In V3D land, I built kernel support for the Texture Formatting Unit (TFU) and started using it for glGenerateMipmaps() support. This unit will be also be important for reformatting linear dmabufs (such as from X11 with a linear-only scanout engine) or media decode output in SAND format into the UIF format that V3D can render from. The kernel side is in drm-misc-next, and I’ll land the Mesa side once it hits drm-next.

I also rewrote the V3D cache invalidation in the kernel thanks to feedback from Dave Emett on the hardware team. In the process, this fixed a 3ms(!) CPU-side wait on every job submission, which improved throughput by 4-10x. Now I know why my fancy new hardware felt so slow! I also landed new tracepoints for anyone else debugging execution (aka I could write good sysprof visualization now).

Now that cache management is less broken, I’ve started on resurrecting my old SSBO and shader image branches so that I can write CSD (compute shader) support and get the driver to GLES 3.1.

In the process of writing new kernel code, I found multiple regressions in DRM core during CTS runs. I rebased my old V3D IGT support and got it merged, and built new tests for replicating one of the failures (GPU hang recovery was broken).

The tinydrm work from the previous month also continued. I’ve polished kmsro some more (fewer driver symlinks, more loader knowledge of kmsro), and will be resubmitting soon I hope.

Since I had kmsro nearly working, I gave it a shot for a V3D testing idea from last month. Right now to get X11 running to do conformance runs on it, I’ve got a stub KMS implementation in a branch.
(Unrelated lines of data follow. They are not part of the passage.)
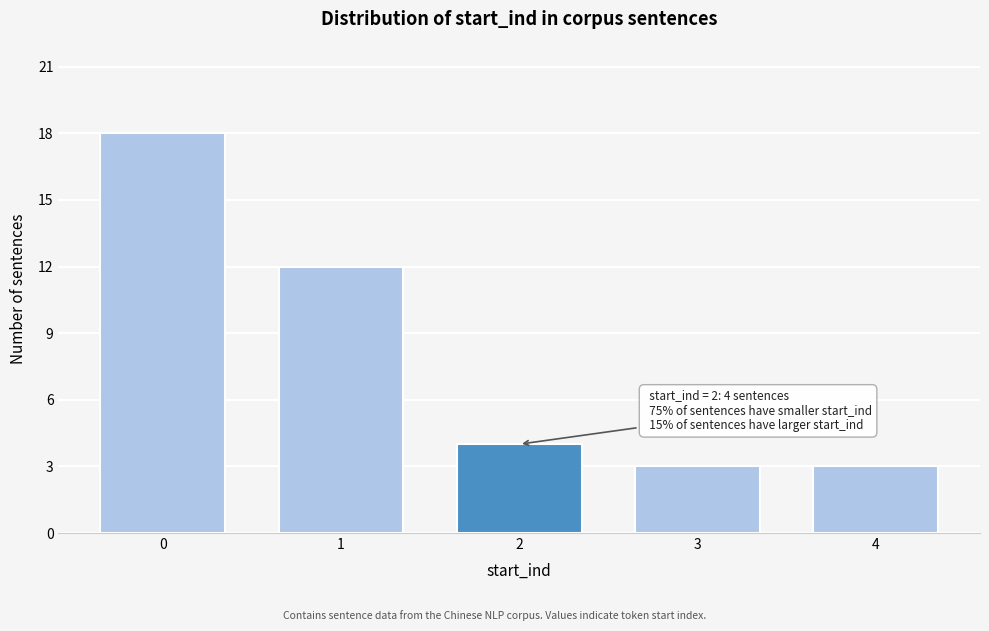

Reading right to left, list all the values displayed in this chart.

4=3	3=3	2=4	1=12	0=18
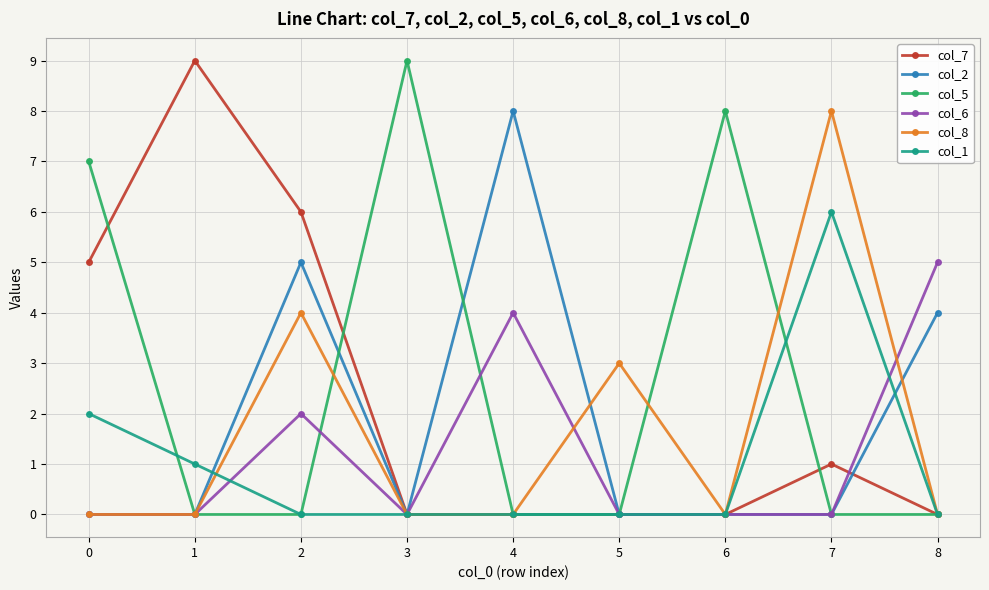

What is the value of the col_1 point at the 1st from the left?

2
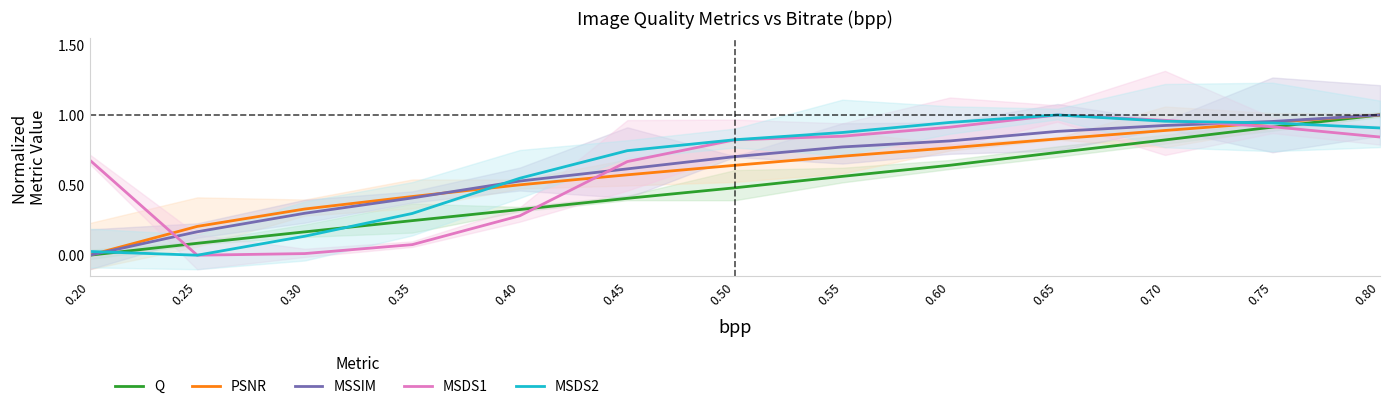

Which category has the lowest value in the MSDS2 series?

0.25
If I could do buffer sharing between VKMS and V3D, then kmsro could bind the two together so that we didn’t need out-of-tree patches for V3D testing. It turned out that VKMS didn’t have PRIME support, so I used Noralf’s proposed shmem helpers to add it. I got X11 up and running and looking plausible, but tests were failing left and right. This may be due to the shmem helpers using cached CPU mappings, when we want WC for interaction with most GPUs. Because of issues like this, the shmem helpers for VKMS are stalled at the moment but I may land V3D support in kmsro anyway.
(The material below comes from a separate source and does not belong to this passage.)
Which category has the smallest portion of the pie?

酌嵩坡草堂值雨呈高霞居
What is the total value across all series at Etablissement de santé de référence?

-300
In vc4 land, the Bootlin folks have been knocking off more of the HVS TODO entries. Boris respun underscan support, and hopefully after the next revision we’ll be able to land it. He’s also implemented H/V flipping of planes, which will be useful in some cases for 180-degree rotated displays. (For 90 degree rotations, we would need panel support for it as the HVS can’t go that way). Paul is taking over Boris’s load tracker work and is building tests for it to determine how accurate it is in predicting underflows.

Finally, for vc4 I got permission to write a driver for the PM block that controls power and reset. So far the only thing Linux uses the block for directly is the watchdog timer (which also performs reboots by letting the watchdog timer fire quickly). For power domains, we’ve been using my raspberrypi-power driver to talk to the Raspberry Pi firmware. However, we should be able to do things more reliably, and implement GPU reset properly, if we expose power domains and a reset controller from the PM block. I wrote a series that moves the PM block to a new MFD driver, binds the watchdog driver to it, and adds a new soc driver for power domains and reset. So far, I’ve only tested this driver for V3D power domains and reset, but it looks good and gets more of the Raspberry Pi platform supported in fully open source code.